# Database Discussions > Microsoft SQL Server 2005 >  Slow performance retrieving Ntext data

## kenwilliams

I have a fairly small table, approx 100,000 records. It has one ntext column, which has data ranging from 50k to 250k. 

Doing a select for a fairly small number of records (using an index) that includes the ntext column, can take 30 seconds.

Help!

-Ken Williams

----------


## skhanal

How large are columns?. How is the performance without including ntext column in the resultset?.

----------


## kenwilliams

Thank you for responding.

The table has blog entries, most of which run around 50k, but some of which as are large as 280k. Currently there are approximately 100,000 blog entries. There are a few other columns on the records, but nothing interesting. All colums except the blog html column itself are simple columns like, "Date Posted, entry Id, Title, Author"

I've done experimental queries and it is definitely the ntext field, the blog entry itself, that is clobbering the stats (running extremely slow).

Through googling I found a message saying that Ntext is deprecated in SQL and to use nvarchar(max) instead. I changed the column type on my local database, and the database is working fine. I don't seem to have clobbered any data by having made the change, although I'm worried about foreign language characters in the data. I still need to verify that nothing is being lost. My local database is small, and I want to wait until after tonight's backup to apply this change to the larger database. 
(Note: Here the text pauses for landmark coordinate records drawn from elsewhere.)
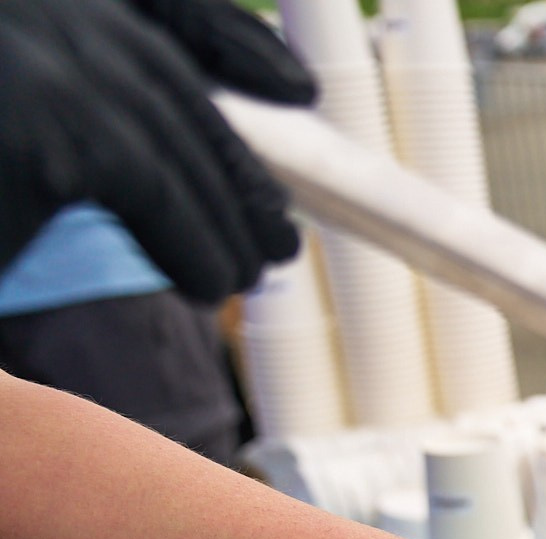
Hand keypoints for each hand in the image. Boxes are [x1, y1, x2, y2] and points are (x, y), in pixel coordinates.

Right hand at [0, 0, 314, 303]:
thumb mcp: (16, 100)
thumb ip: (82, 95)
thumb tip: (174, 143)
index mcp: (33, 2)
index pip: (157, 3)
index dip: (226, 39)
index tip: (297, 88)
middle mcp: (36, 6)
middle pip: (164, 75)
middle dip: (233, 155)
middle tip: (276, 229)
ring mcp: (35, 49)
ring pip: (168, 135)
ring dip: (225, 210)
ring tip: (249, 268)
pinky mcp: (44, 128)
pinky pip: (154, 188)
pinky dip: (194, 242)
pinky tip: (212, 283)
My hope/theory is that Ntext is implemented poorly in SQL and that when I change to nvarchar(max) the performance will increase dramatically.

Fingers are crossed.

If anyone reading this thinks of any side-effects to swapping the columns from ntext to nvarchar that I'm not thinking of -- post here quick. You'll save me a lot of grief (and, our customers a bad day).

Thank you,
Ken W

----------


## rmiao

Tried with full text index?

----------